Apesar de ter ficado em uma ala reservada para a maternidade, ela acredita que o sistema carcerário brasileiro não está preparado para receber uma mãe e seu bebê. Logo nos primeiros meses de vida do seu filho, o espaço ficou superlotado e eles enfrentaram um surto de catapora.

“Faltam muitos recursos. Não há médico suficiente, não tem nem para o recluso, quanto mais para a criança. Faltam médicos, medicamentos, estrutura para abrigar adequadamente as crianças, sem contar as doenças e muitos outros problemas”, afirma.

Geralda Álvila, coordenadora da Cooperativa Libertas e integrante da Pastoral Carcerária, destaca que a situação é ainda pior para mulheres estrangeiras encarceradas no Brasil.

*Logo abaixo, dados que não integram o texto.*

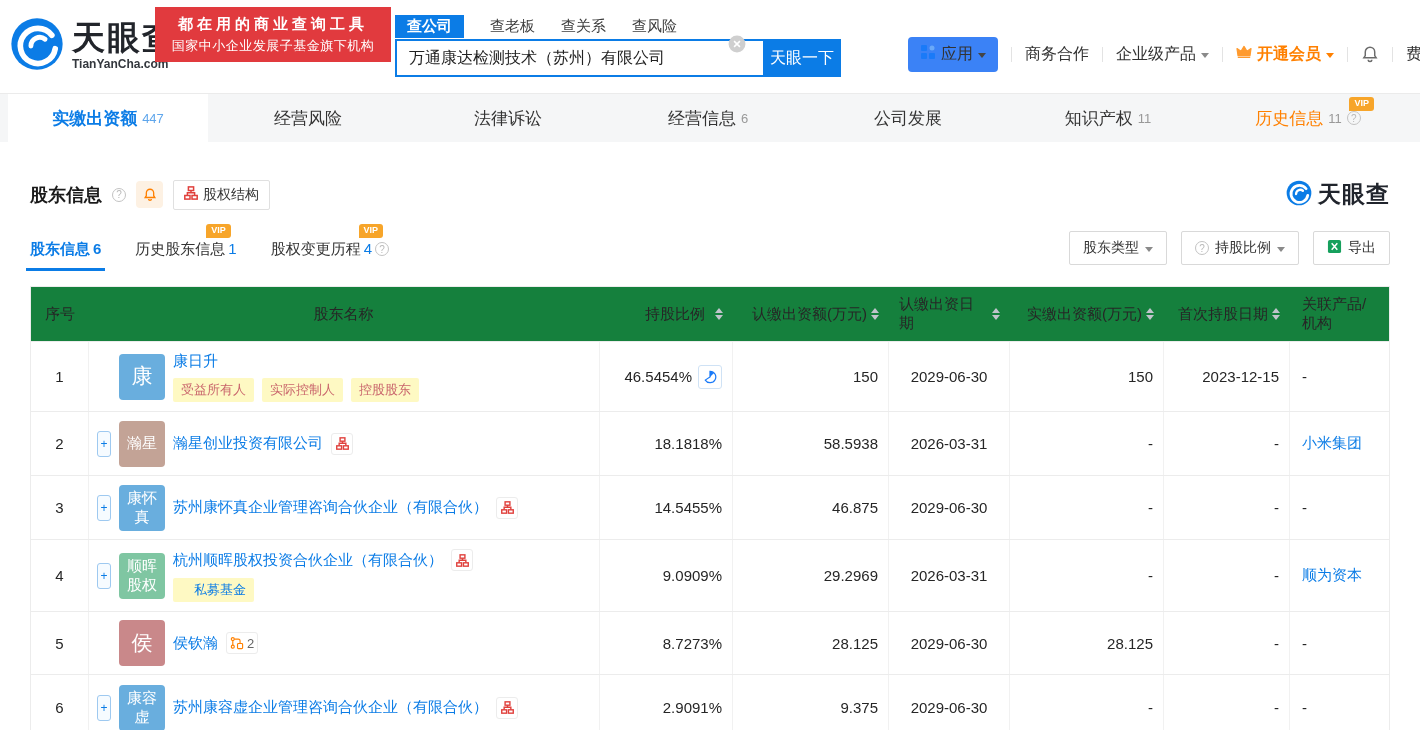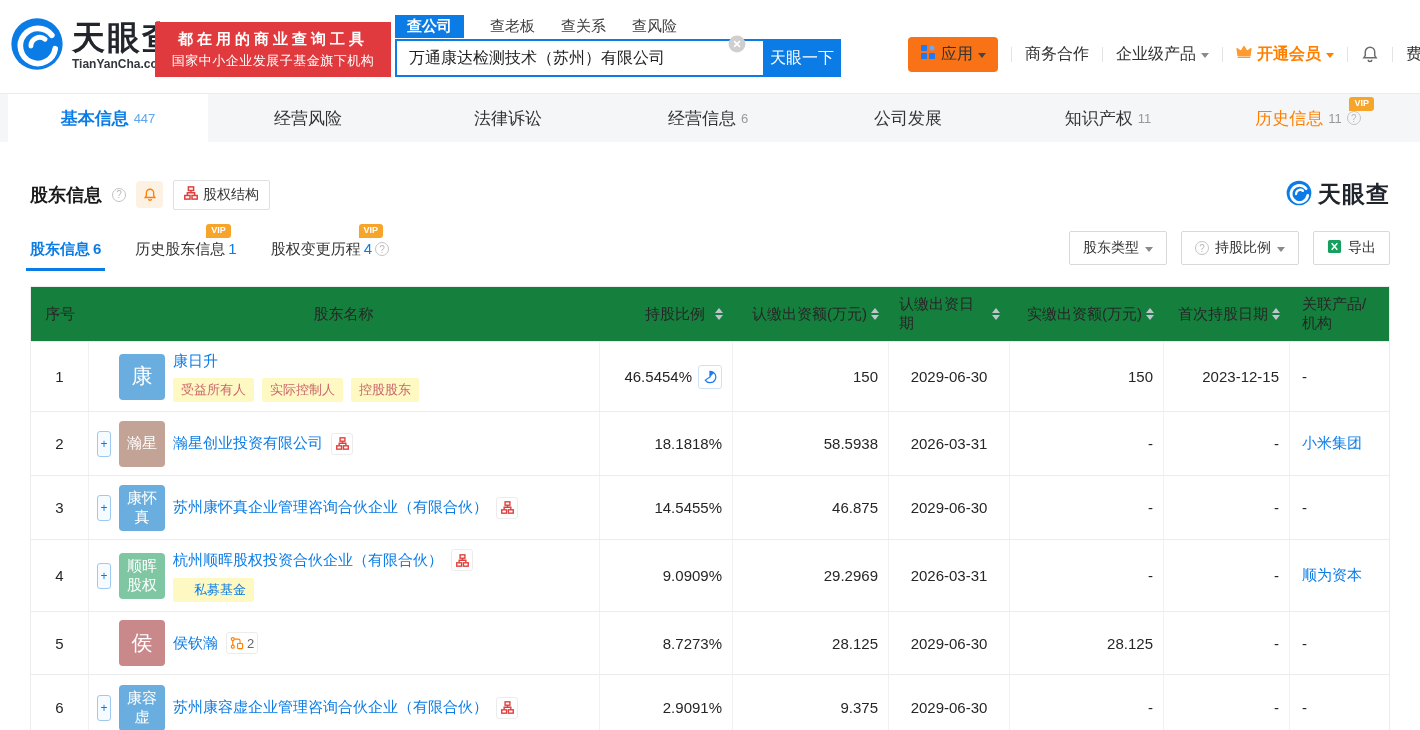--- a/index.html
+++ b/index.html
@@ -11,7 +11,7 @@
   .logo { position:absolute; left:10px; top:17px; display:flex; align-items:center; gap:8px; }
   .logo-cn { font-size:33px; font-weight:bold; color:#22252b; letter-spacing:2px; line-height:1; }
   .logo-en { font-size:12px; font-weight:bold; color:#33373d; margin-top:3px; }
-  .banner { position:absolute; left:155px; top:22px; width:236px; height:55px; background:#e13a3e;
+  .banner { position:absolute; left:155px; top:7px; width:236px; height:55px; background:#e13a3e;
     color:#fff; display:flex; flex-direction:column; justify-content:center; align-items:center; gap:3px; }
   .banner-l1 { font-size:15px; letter-spacing:4px; font-weight:bold; }
   .banner-l2 { font-size:13px; letter-spacing:0.5px; }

“[No caso de mulheres estrangeiras] O juiz anuncia com uma semana de antecedência que, se não houver família, o bebê vai para adoção. E ponto. A mãe pode dizer que não quer, mas o bebê é levado. É uma violência absurda com o bebê e com a mãe que, muitas vezes, nem deveria estar lá. O bebê não cometeu nenhum crime e está ali.” Geralda Álvila, coordenadora da Cooperativa Libertas e integrante da Pastoral Carcerária

Embora o cenário geral ainda revele o descumprimento das prerrogativas, a advogada Cecilia Mello considera a decisão do STJ um passo importante para o início das mudanças.

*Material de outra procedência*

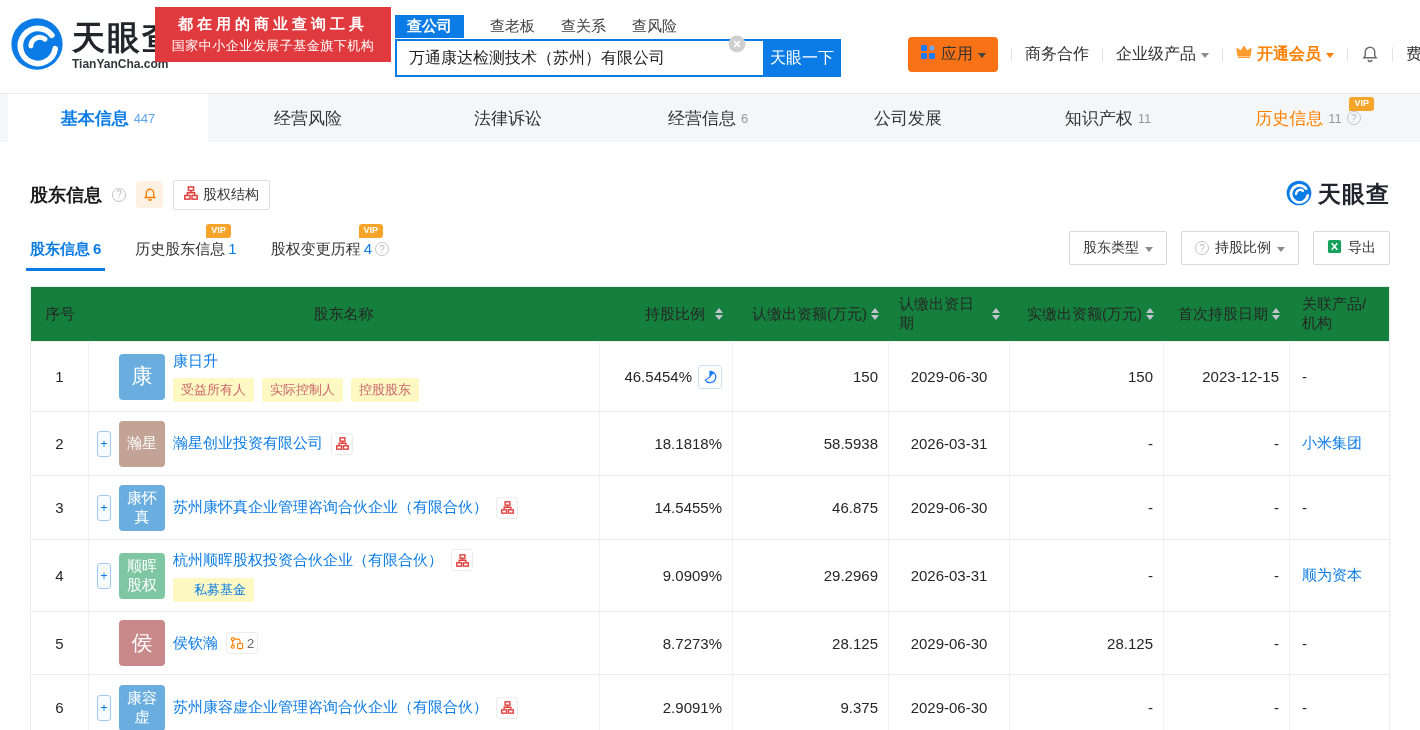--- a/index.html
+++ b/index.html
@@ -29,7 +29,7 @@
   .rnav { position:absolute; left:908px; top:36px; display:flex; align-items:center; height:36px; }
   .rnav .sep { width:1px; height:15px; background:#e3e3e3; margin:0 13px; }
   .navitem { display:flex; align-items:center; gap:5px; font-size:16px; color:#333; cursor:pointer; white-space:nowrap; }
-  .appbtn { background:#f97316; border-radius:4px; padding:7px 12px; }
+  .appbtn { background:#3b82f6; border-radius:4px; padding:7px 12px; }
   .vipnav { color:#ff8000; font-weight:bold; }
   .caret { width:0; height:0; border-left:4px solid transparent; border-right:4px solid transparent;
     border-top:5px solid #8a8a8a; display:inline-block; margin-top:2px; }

É uma questão extremamente relevante, não apenas pelo impacto econômico no sistema previdenciário, mas também na forma como os vínculos se estabelecem. A natureza do vínculo entre mãe e filho é essencial para o crescimento e a integridade da criança. Acho que ainda temos muito trabalho pela frente, mas estamos encontrando algumas luzes nessa questão“, ressalta.

E vale para todo crime?

A advogada Cecilia Mello explica que o contexto da prisão precisa ser levado em conta. Antes da condenação, por exemplo, o que se avalia é a situação da mulher em prisão preventiva.

“A ideia é que a prisão preventiva domiciliar seja priorizada quando a mãe tiver filho pequeno ou estiver em fase de amamentação. No caso da falta da condenação, o bem maior que se tem é a relação dela com o filho”, destaca a advogada.

É importante ressaltar que existem requisitos que desautorizam a prisão domiciliar, como prática de violência reiterada, crime grave continuado, interferência no processo, fuga etc.

Há ainda outra questão: a situação pós-condenação. Mesmo por crime violento e após a condenação definitiva, a mãe pode ter a prisão domiciliar. Então, em tese, ela só irá para o presídio se for um crime praticado com violência — nesse cenário, vale a remição da pena pela amamentação.

“Nesse caso, não é sobre a presa em condição de prisão domiciliar, mas sim a detenta amamentando dentro do presídio. A Lei de Execução Penal estabelece o período mínimo de seis meses para que ela permaneça com essa criança, amamentando em ala separada e apartada das demais. Essa amamentação, como a mãe fica sem nenhuma condição de exercer qualquer outra atividade e pela própria natureza do ato, serve para a remição da pena”, explica a advogada.

Então, são dois cenários: a amamentação só vai servir para a remição da pena quando a detenta está no presídio – é ali que vai acontecer a amamentação e o contato com o filho. E a outra hipótese é a da investigada ou denunciada em prisão preventiva, que poderá estar em casa, quando possível, para manter o contato familiar, cuidar e amamentar o filho.